Within the body, or within the front and back matter, text may be subdivided into text divisions (parts, chapters, sections; act, scene; canto, stanza; etc.). For such divisions, the single element div should be used; subsections are tagged with nested div elements. The type attribute may be used to indicate that the division has a particular name or type; later divisions will take the same type value unless a different value is specified. Within a text division, paragraphs or paragraph-level elements (e.g. note, list) may occur.

 
<div type='Section' n=1>
<p>The eighteenth article of amendment
to the Constitution of the United States
is hereby repealed.</p></div>
<div n=2><p>The transportation or importation
into any State, Territory, or possession of
the United States for delivery or use
therein of intoxicating liquors, in
violation of the laws thereof, is hereby
prohibited.</p></div>
<div n=3><p>This article shall be inoperative
unless it shall have been ratified as an
amendment to the Constitution by conventions
in the several States, as provided in the
Constitution, within seven years from
the date of the submission hereof to the
States by the Congress.</p></div>

In cases where text divisions have no headings, or have only headings consisting of their type value and a number, no heading need be given, as shown above.

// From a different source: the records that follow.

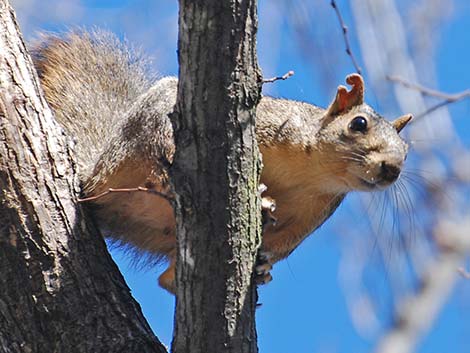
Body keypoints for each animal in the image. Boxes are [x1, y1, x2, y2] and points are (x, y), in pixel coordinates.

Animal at [31, 30, 412, 292]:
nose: (391, 170)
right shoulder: (269, 122)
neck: (312, 173)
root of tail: (92, 173)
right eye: (358, 124)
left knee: (167, 280)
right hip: (139, 137)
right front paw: (261, 198)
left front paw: (263, 267)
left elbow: (281, 243)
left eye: (406, 152)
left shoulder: (311, 214)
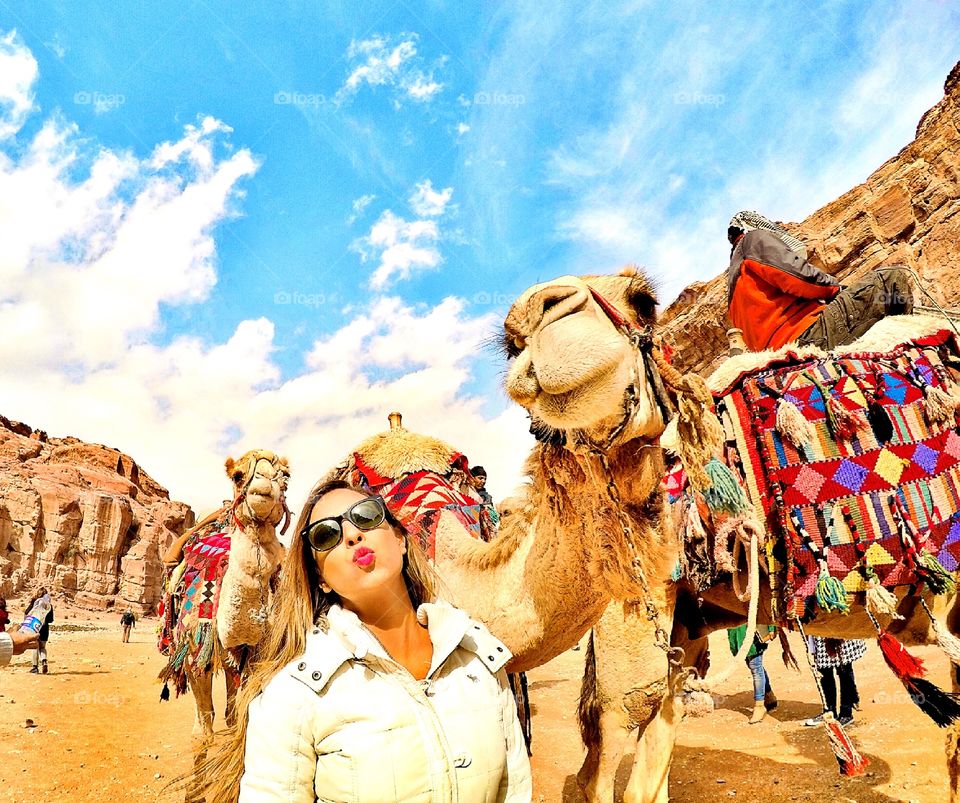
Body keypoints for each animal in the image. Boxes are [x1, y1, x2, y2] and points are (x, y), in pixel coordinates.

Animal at [158, 450, 288, 744]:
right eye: (239, 476)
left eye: (285, 478)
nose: (264, 486)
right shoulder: (195, 650)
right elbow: (204, 727)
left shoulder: (257, 653)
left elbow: (241, 711)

If desired, however, the heading may be given explicitly:

 
<div type='Section' n=1>
<head>Section 1.</head>
<p>The eighteenth article of amendment
to the Constitution of the United States
is hereby repealed.</p></div>
<div n=2><head>Section 2.</head>
<p>The transportation ...</p></div>
<div n=3><head>Section 3.</head>
<p>This article shall be inoperative
unless ...</p></div>

The headings in the preceding example are fixed text (the word Section followed by the value of the n attribute), which any moderately intelligent SGML software could generate mechanically. In general, document management is more convenient, and results are more consistent, if such material is not transcribed as part of the text, but is generated by software when the text is displayed or printed. Inconsistency in the source, of course, may be of interest, and if so it should be captured explicitly.

[The full TEI encoding scheme includes specialized elements for anthologies (texts containing other texts), epigraphs, datelines, bylines, salutations, signatures, and groups of headings, datelines, etc. at the beginning or ending of a text division.]

5.3 Title Pages

The TEI encoding scheme defines specialized tags for transcribing title pages, in order to ensure that processing software can easily locate and identify the author, title, and date of the document as given on its title page. The title page itself, and its major component parts, are illustrated in this example:

 
<titlePage>
<docTitle>
<titlePart type='main'>The Public Papers
and Addresses of
Franklin D. Roosevelt</titlePart>
<titlePart type='sub'>With a special introduction
and explanatory notes by
President Roosevelt</titlePart>
<titlePart type='vol number'>Volume Two</titlePart>
<titlePart type='vol title'>
The Year of Crisis
1933</titlePart>
</docTitle>
<docImprint>
  <publisher>Random House</publisher>
  <pubPlace>New York</pubPlace>
  <docDate>1938</docDate>
</docImprint>
</titlePage>

The titlePart element is used both for the different parts of the document title (as shown) and also for miscellaneous parts of the title page which are neither document title, nor document author, nor imprint information.

[In addition to the tags shown here, the full TEI scheme defines a docEdition element for tagging information like "second revised and expanded edition".]